# Let’s see your GSD in scenic places



## Trix (Jun 22, 2017)

I posted a few pics in another thread and thought it’s be fun to see some pics of everyone’s GSD’s in scenic places. 

We picked up our male GSD Neo at 8.5 weeks. About a month later we left on a 2 month, 8000 mile trip through the US and Canada. We started in Columbia SC > northern peninsula MI, WI, IA, Black Hills, Banff/Jasper Canada, Yellowstone, Grand Tetons, down through the continental divide to Ouray, CO, Grand Canyon, then stopped in Phoenix. Here’s some pics of Neo on the trip: 
































































Sent from my iPhone using Tapatalk


----------



## konathegsd (Dec 3, 2016)

Not very scenic lol


----------



## car2ner (Apr 9, 2014)

what a well traveled pup!


----------



## ksotto333 (Aug 3, 2011)

Sounds and looks like a wonderful trip.


----------



## Jenny720 (Nov 21, 2014)

Beautiful photos and pup! Looks like a grand adventure! Romp through the pines. Luna checking out the pole in the bay. moonlight beach walks. The ocean was like a milk shake one day lots of foaming bubbles!


----------



## cloudpump (Oct 20, 2015)




----------



## cdwoodcox (Jul 4, 2015)

A couple of Athena and Apollo in the mountains.


----------



## cdwoodcox (Jul 4, 2015)

Forgot these.


----------



## car2ner (Apr 9, 2014)

https://flic.kr/p/XEemtS

We take our dogs all kinds of places.


----------



## Jayfeather (Dec 28, 2014)

What lovely pictures and beautiful dogs! Here is one of Koda at Mount Washington.


----------



## KaiserAus (Dec 16, 2016)

Wow, all such amazing scenery !!!


----------



## scarfish (Apr 9, 2013)




----------



## RuthArt (Oct 25, 2017)

Although my Lovely Wiena passed this year, I would like to participate in this thread with pictures of her.

Her first visit to the snow in the San Diego County mountains - 2006, she was 10 months old and loved it so much.
I think we went again a few years later, but it's so hard to find parking and with so many people around, hard to
let her be off leash to really enjoy herself. I'm glad we had this time to share.

Hosted on Fotki

Hosted on Fotki


----------



## cdwoodcox (Jul 4, 2015)

RuthArt said:


> Although my Lovely Wiena passed this year, I would like to participate in this thread with pictures of her.


 She was stunning.


----------



## GatorDog (Aug 17, 2011)

(Keypoint coordinate data)
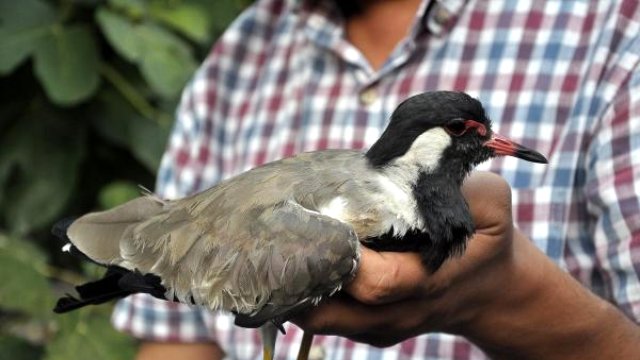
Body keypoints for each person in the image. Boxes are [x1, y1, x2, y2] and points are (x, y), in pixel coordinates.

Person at [112, 0, 640, 358]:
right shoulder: (243, 49)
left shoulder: (615, 32)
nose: (497, 144)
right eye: (466, 132)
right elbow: (179, 339)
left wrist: (503, 297)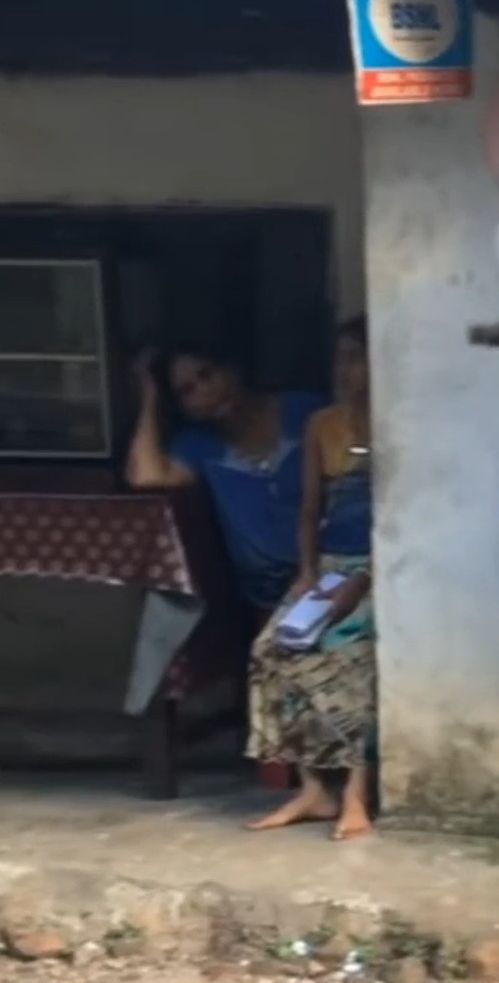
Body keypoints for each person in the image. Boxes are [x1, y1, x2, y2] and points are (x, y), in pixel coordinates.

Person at [244, 317, 379, 840]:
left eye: (358, 357)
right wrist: (306, 575)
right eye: (342, 358)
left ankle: (355, 797)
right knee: (274, 651)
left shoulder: (397, 423)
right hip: (327, 567)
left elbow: (401, 516)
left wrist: (363, 580)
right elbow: (309, 510)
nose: (348, 370)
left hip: (377, 570)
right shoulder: (323, 425)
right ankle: (312, 790)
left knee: (351, 662)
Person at [123, 339, 326, 622]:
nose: (204, 392)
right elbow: (145, 477)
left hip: (332, 578)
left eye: (207, 374)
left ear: (232, 368)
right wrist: (149, 394)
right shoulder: (198, 446)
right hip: (269, 601)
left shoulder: (304, 413)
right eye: (187, 391)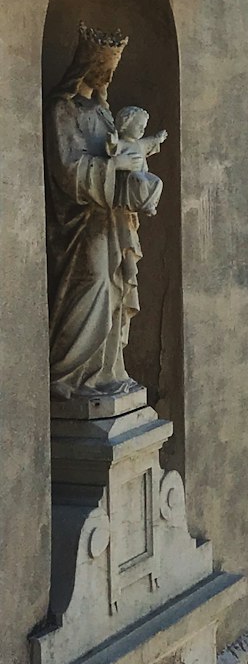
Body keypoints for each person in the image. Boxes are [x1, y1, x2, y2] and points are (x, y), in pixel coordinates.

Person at [45, 24, 161, 400]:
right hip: (80, 225)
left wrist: (133, 169)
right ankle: (73, 377)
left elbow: (123, 150)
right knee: (93, 283)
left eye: (111, 70)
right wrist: (116, 167)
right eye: (102, 68)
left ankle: (108, 374)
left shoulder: (103, 112)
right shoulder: (63, 109)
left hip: (111, 221)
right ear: (86, 65)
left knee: (113, 288)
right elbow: (68, 170)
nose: (107, 76)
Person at [113, 106, 167, 216]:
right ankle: (144, 205)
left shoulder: (139, 144)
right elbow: (112, 148)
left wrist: (158, 139)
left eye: (144, 127)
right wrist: (111, 142)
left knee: (157, 182)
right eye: (139, 126)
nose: (142, 130)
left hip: (142, 172)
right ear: (125, 124)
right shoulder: (122, 144)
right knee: (141, 182)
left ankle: (150, 203)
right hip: (130, 176)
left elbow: (149, 142)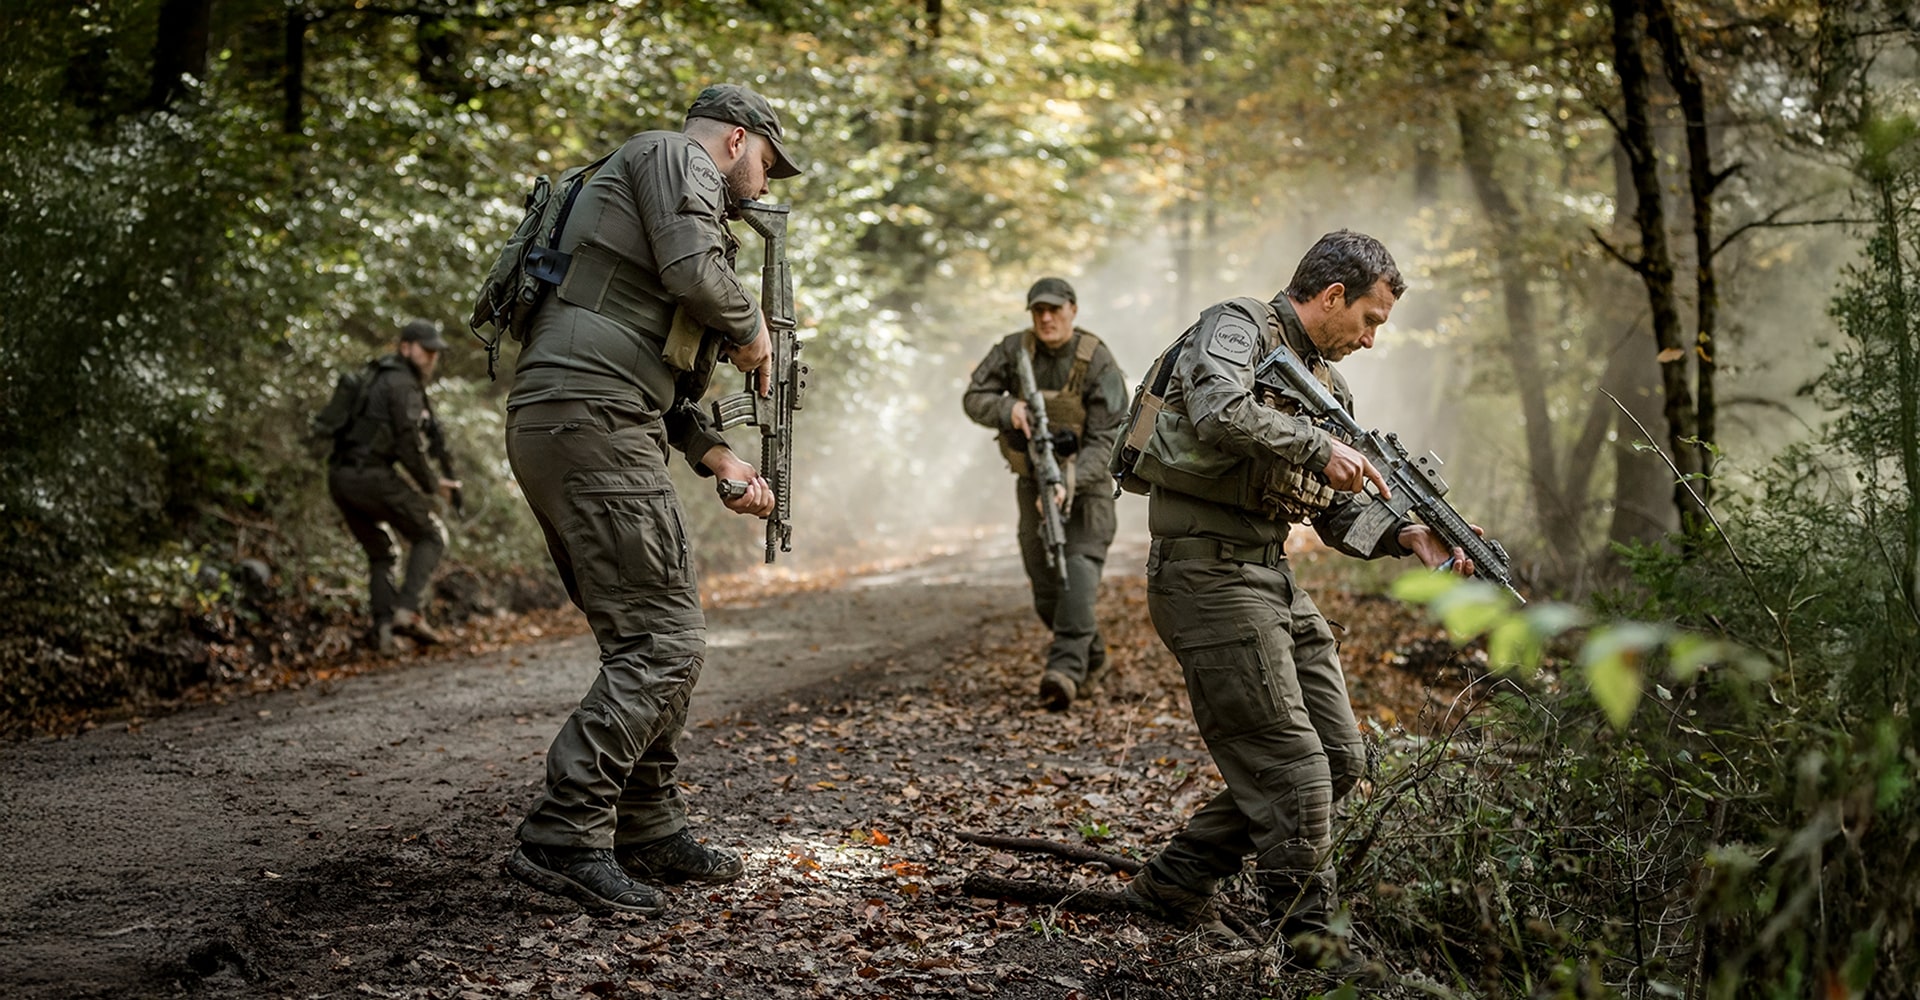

# Task set
a - According to the GSD thread, how long was the trip through the US and Canada?
b - Translate this sentence from the GSD thread into French: "We picked up our male GSD Neo at 8.5 weeks."
c - List every dog named in the GSD thread.

# Task results
a - It was a 2-month, 8,000-mile trip.

b - Nous avons récupéré notre berger allemand mâle Neo à 8,5 semaines.

c - Neo, Luna, Athena, Apollo, Koda, Wiena